Records contained in a dataset
----
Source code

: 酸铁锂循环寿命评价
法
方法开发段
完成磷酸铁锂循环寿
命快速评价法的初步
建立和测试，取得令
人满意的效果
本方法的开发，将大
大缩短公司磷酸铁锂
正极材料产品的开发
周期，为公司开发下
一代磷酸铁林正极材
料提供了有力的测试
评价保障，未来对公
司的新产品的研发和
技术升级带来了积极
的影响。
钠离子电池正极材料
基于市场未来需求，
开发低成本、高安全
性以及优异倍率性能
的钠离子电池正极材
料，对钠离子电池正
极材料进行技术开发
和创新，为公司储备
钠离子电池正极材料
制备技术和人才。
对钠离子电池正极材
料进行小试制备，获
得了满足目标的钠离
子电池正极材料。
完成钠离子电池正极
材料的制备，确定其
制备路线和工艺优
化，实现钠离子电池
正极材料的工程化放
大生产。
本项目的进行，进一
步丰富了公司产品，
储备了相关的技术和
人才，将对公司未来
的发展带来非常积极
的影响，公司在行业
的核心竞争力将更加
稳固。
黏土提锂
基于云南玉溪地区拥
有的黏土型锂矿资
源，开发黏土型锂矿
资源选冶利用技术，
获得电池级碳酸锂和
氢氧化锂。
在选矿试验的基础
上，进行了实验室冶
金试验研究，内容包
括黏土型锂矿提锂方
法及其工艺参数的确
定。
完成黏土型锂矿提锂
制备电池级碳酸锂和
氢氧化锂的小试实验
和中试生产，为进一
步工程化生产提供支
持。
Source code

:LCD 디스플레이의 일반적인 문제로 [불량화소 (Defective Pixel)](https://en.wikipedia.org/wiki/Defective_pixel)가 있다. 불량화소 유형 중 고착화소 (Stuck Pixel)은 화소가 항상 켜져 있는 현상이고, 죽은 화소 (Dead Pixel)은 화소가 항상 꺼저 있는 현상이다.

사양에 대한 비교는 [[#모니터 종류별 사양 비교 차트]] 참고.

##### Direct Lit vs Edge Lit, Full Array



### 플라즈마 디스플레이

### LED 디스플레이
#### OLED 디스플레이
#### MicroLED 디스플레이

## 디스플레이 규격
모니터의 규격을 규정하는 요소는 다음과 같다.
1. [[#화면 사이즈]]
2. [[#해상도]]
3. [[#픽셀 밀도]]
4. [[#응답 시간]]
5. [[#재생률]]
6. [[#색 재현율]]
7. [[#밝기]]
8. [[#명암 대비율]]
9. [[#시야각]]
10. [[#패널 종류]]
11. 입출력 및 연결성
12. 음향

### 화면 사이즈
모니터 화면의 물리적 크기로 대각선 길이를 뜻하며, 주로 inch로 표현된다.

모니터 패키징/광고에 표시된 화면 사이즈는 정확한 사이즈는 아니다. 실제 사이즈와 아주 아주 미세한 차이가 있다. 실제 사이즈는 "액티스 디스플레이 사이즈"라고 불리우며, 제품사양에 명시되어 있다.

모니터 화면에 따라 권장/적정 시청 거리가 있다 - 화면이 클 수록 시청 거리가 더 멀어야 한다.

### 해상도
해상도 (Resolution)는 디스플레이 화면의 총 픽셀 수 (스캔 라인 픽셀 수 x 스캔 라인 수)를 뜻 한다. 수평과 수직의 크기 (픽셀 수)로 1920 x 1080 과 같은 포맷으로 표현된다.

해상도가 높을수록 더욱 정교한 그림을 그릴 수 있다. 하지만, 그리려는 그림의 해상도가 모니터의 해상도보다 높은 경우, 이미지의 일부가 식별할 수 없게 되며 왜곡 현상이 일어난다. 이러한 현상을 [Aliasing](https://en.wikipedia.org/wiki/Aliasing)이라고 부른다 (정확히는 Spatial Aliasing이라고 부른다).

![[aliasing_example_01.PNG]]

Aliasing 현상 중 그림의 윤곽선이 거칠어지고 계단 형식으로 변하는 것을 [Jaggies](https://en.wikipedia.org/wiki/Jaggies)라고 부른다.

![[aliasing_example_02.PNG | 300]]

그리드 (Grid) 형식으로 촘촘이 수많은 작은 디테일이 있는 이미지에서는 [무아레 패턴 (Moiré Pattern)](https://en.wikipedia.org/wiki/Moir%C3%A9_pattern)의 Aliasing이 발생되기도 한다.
----
◆ YOUR TASK ◆
Which lines above hold the word "wiki"? Copy each of them.

◆ ANSWER AREA ◆
:LCD 디스플레이의 일반적인 문제로 [불량화소 (Defective Pixel)](https://en.wikipedia.org/wiki/Defective_pixel)가 있다. 불량화소 유형 중 고착화소 (Stuck Pixel)은 화소가 항상 켜져 있는 현상이고, 죽은 화소 (Dead Pixel)은 화소가 항상 꺼저 있는 현상이다.
해상도가 높을수록 더욱 정교한 그림을 그릴 수 있다. 하지만, 그리려는 그림의 해상도가 모니터의 해상도보다 높은 경우, 이미지의 일부가 식별할 수 없게 되며 왜곡 현상이 일어난다. 이러한 현상을 [Aliasing](https://en.wikipedia.org/wiki/Aliasing)이라고 부른다 (정확히는 Spatial Aliasing이라고 부른다).
Aliasing 현상 중 그림의 윤곽선이 거칠어지고 계단 형식으로 변하는 것을 [Jaggies](https://en.wikipedia.org/wiki/Jaggies)라고 부른다.
그리드 (Grid) 형식으로 촘촘이 수많은 작은 디테일이 있는 이미지에서는 [무아레 패턴 (Moiré Pattern)](https://en.wikipedia.org/wiki/Moir%C3%A9_pattern)의 Aliasing이 발생되기도 한다.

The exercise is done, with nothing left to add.